|A Brief Review of
Private Property: A Novel.
Reviewed by Ruth Huizenga Everhart
If you’ve ever been a middle schooler enduring a cafeteria lunch, if you’ve ever spent a recess wishing you could disappear into a brick wall, if you’ve ever longed for home — you may find something to relate to in this novel.
Private Property might be called a coming of age novel, although it is more literary than this genre might imply. The novel deals with questions such as: Do I exist if other people don’t see me? Who is my family? Where is my home? Where do I find solace?
This novel was written in the 1980s and recently translated. It is the second novel in a trilogy about related characters, although it can be read independently.

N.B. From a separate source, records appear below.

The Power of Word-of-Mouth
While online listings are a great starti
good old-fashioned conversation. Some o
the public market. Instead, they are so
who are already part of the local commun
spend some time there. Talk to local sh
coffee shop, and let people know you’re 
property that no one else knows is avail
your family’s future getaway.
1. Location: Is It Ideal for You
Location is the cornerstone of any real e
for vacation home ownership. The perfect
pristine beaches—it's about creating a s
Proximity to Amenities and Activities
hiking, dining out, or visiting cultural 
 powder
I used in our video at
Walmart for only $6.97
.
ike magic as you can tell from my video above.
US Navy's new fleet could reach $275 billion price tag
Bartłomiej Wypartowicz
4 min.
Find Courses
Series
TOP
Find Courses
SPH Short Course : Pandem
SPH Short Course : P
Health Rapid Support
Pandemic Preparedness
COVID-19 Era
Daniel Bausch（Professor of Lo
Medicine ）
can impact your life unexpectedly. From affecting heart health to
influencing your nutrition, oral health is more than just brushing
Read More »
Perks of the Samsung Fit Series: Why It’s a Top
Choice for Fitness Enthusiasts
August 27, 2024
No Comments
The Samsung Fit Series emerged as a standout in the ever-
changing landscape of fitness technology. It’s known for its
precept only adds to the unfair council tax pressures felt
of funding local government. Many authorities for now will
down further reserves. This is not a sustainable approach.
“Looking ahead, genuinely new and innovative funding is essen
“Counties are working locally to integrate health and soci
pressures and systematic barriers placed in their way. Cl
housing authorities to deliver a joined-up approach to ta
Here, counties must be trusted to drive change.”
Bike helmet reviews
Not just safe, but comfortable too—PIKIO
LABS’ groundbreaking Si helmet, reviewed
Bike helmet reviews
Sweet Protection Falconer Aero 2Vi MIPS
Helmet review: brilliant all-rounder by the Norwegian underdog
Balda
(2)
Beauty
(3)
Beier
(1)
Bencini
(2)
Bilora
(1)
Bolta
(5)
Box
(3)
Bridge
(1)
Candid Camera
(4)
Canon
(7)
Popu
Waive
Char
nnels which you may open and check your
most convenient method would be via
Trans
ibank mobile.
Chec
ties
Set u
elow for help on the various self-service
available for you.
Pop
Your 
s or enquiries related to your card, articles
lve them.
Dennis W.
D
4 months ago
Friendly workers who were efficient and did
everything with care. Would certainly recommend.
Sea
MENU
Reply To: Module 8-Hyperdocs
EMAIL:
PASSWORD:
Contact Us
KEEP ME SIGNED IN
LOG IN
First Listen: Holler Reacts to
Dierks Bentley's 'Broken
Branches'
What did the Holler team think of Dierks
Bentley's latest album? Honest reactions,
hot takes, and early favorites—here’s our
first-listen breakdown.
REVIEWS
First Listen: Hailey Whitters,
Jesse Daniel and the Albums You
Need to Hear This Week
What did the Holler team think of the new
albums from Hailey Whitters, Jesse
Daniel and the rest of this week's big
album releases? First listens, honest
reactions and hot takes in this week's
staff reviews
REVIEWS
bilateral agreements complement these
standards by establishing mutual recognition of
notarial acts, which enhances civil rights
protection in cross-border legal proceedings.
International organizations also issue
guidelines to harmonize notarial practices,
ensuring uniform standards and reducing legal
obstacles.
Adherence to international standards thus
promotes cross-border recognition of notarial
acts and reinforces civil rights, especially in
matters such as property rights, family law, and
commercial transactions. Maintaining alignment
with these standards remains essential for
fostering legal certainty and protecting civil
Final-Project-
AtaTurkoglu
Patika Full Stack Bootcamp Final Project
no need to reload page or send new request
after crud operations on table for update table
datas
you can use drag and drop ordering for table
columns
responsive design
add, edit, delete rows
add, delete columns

At the opening of the novel, Tiffany Murano has been sent to a Catholic boarding school in France by her parents, who are French expatriates in Africa. The move has been momentous, removing from Tiffany her sense of place, of home, of family. She does not fit into her new school, which is aptly called “the Slaughterhouse School” after a nearby business. The savagery of the school’s name implies the scale of what Tiffany has lost. She finds sanctuary in periodic visits to her grandparents’ farm, which is the private property of the title. The grandmother is a warm mother-substitute, but Tiffany must endure her death. The blood motif recurs in a troubling scene. Eventually Tiffany’s absent mother shows up, bringing drama in her wake. She seems unaware of anyone’s needs save her own. The question becomes: Who is the adult and who is the child?
Paule Constant writes beautiful prose. She does not waste words. She can make a small moment loom as large as it does in real experience. She is at her best in crafting memorable images with a single sentence. This is the kind of book best savored rather than gulped.